Though he never met with Nasser, Nathan did begin a career as a perpetual Israeli dissident and peace activist. In May 1973, a few months before the Yom Kippur War broke out, frustrated by the inability to communicate across national boundaries, he bought a ship with the aid of John Lennon and created Kol Shalom, the pirate radio "voice of peace." It was the first radio station in the Middle East deliberately to seek out an audience of both Israelis and Arabs.
Later, in the 1980s, Nathan openly advocated Israeli talks with the PLO and even went so far as to meet personally with Yasir Arafat. This landed him in prison twice, the longest sentence for eighteen months. Nathan was bitter about the personal price he had to pay for his vision of peaceful coexistence. Though at his death he had been rendered partially paralyzed and mute by repeated strokes, Jeff Halper paid tribute (in Hebrew) to Nathan's outsized contribution to the cause of Israeli citizen activism and its relevance to today:
Abie Nathan met with Arafat and was imprisoned twice. Today the president and prime minister eulogize him.

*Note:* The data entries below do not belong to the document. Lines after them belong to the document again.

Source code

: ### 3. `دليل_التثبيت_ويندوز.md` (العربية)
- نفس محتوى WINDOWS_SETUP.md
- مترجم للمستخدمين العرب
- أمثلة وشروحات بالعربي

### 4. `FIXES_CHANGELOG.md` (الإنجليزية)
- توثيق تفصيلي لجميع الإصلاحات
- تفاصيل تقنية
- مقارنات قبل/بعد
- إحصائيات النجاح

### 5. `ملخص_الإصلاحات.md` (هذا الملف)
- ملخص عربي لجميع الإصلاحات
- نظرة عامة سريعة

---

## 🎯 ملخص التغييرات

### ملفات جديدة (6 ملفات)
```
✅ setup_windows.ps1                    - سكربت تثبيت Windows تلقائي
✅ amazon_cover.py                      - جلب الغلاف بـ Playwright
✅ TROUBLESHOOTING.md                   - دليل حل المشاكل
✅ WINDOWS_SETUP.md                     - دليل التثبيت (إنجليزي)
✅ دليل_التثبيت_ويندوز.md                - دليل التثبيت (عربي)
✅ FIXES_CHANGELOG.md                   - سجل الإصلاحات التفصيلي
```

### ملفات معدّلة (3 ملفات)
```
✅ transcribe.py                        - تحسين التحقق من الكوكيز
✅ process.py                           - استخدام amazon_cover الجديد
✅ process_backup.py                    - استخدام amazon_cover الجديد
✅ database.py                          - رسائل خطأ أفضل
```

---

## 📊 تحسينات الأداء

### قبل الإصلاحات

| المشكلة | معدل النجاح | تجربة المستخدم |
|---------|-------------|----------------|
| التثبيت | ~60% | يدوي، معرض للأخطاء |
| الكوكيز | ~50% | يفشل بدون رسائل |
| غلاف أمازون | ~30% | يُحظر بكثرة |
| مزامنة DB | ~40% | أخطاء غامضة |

Then [when Nathan met Arafat] the situation was exactly as it is today. Nathan believed that the citizen must act even if he pays a personal price. Had they listened to his voice then [in 1966 when he flew to Egypt], perhaps they would have avoided the occupation, made peace with the Egyptians and prevented thousands of Israeli dead.
In an interview with the Israeli daily Ma'ariv, Halper also noted his philosophical approach to citizen peacemaking, which precisely mirrors Nathan's:
The attempt to break the Gaza siege "could only be mounted by private citizens. Governments with political agendas are not suited to do this. Only after private citizens break down the walls can there be an opening for governments to begin negotiations."

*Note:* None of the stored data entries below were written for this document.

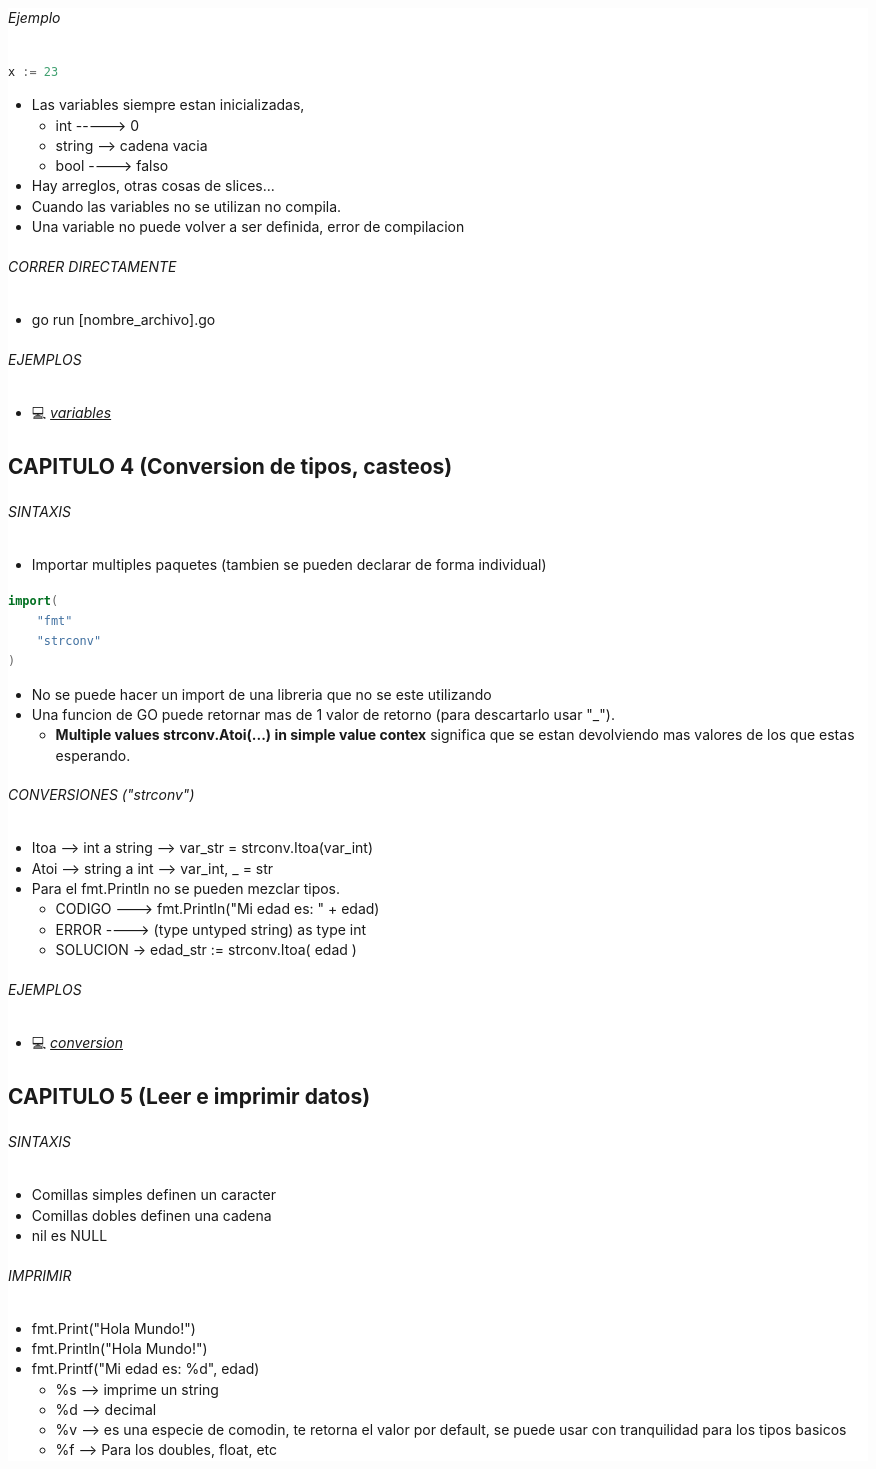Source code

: ###### Ejemplo
```go
x := 23
```
* Las variables siempre estan inicializadas,
  * int -----> 0
  * string --> cadena vacia
  * bool ----> falso
* Hay arreglos, otras cosas de slices...
* Cuando las variables no se utilizan no compila.
* Una variable no puede volver a ser definida, error de compilacion

###### CORRER DIRECTAMENTE
* go run [nombre_archivo].go

###### EJEMPLOS
* :computer: *[variables](https://github.com/miguefitkd/git-go-1/blob/master/curso1/go_3_1.go)*

## CAPITULO 4 (Conversion de tipos, casteos)
###### SINTAXIS
* Importar multiples paquetes (tambien se pueden declarar de forma individual)
```go
import(
    "fmt"
    "strconv"
)
```
* No se puede hacer un import de una libreria que no se este utilizando
* Una funcion de GO puede retornar mas de 1 valor de retorno (para descartarlo usar "_"). 
  * **Multiple values strconv.Atoi(...) in simple value contex** significa que se estan devolviendo mas valores de los que estas esperando.

###### CONVERSIONES ("strconv")
* Itoa --> int a string --> var_str = strconv.Itoa(var_int)
* Atoi --> string a int --> var_int, _ = str
* Para el fmt.Println no se pueden mezclar tipos.
  * CODIGO ---> fmt.Println("Mi edad es: " + edad)
  * ERROR ----> (type untyped string) as type int
  * SOLUCION -> edad_str := strconv.Itoa( edad )

###### EJEMPLOS
* :computer: *[conversion](https://github.com/miguefitkd/git-go-1/blob/master/curso1/go_4_1.go)*

## CAPITULO 5 (Leer e imprimir datos)
###### SINTAXIS
* Comillas simples definen un caracter
* Comillas dobles definen una cadena
* nil es NULL

###### IMPRIMIR
* fmt.Print("Hola Mundo!")
* fmt.Println("Hola Mundo!")
* fmt.Printf("Mi edad es: %d", edad)
  * %s --> imprime un string
  * %d --> decimal
  * %v --> es una especie de comodin, te retorna el valor por default, se puede usar con tranquilidad para los tipos basicos
  * %f --> Para los doubles, float, etc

I'm hoping the Nobel committee is watching this episode with interest. I can't think of a more fitting gesture than to award the prize jointly to Israeli and Palestinian peace activists dedicated to ending the occupation by peaceful but forceful means.
Meanwhile, Halper's FGM colleagues left Gaza for their return journey, taking along with them seven Palestinians, including a teenage boy who had lost a leg to an Israeli tank shell. He hoped to get fitted for an artificial leg, a treatment not possible in a Gaza beset with shortages of all manner of medical equipment and medicine due to the Israeli siege.
Once again, the defense ministry argued for forcibly detaining the ships after it left Gaza. But when the foreign ministry pointed out that Israeli sailors would be removing a Palestinian boy in a wheelchair in front of the eyes of the world media, it seemed too high a price to pay. The boats returned without incident to Cyprus.
Trip organizers plan to turn their ships around as soon as possible and return to Gaza. Next time, they will take a more substantial cargo of food and other humanitarian supplies. The Israeli government has pointedly said the first journey did not set a precedent. Which could mean that future trips will not be treated with kid gloves.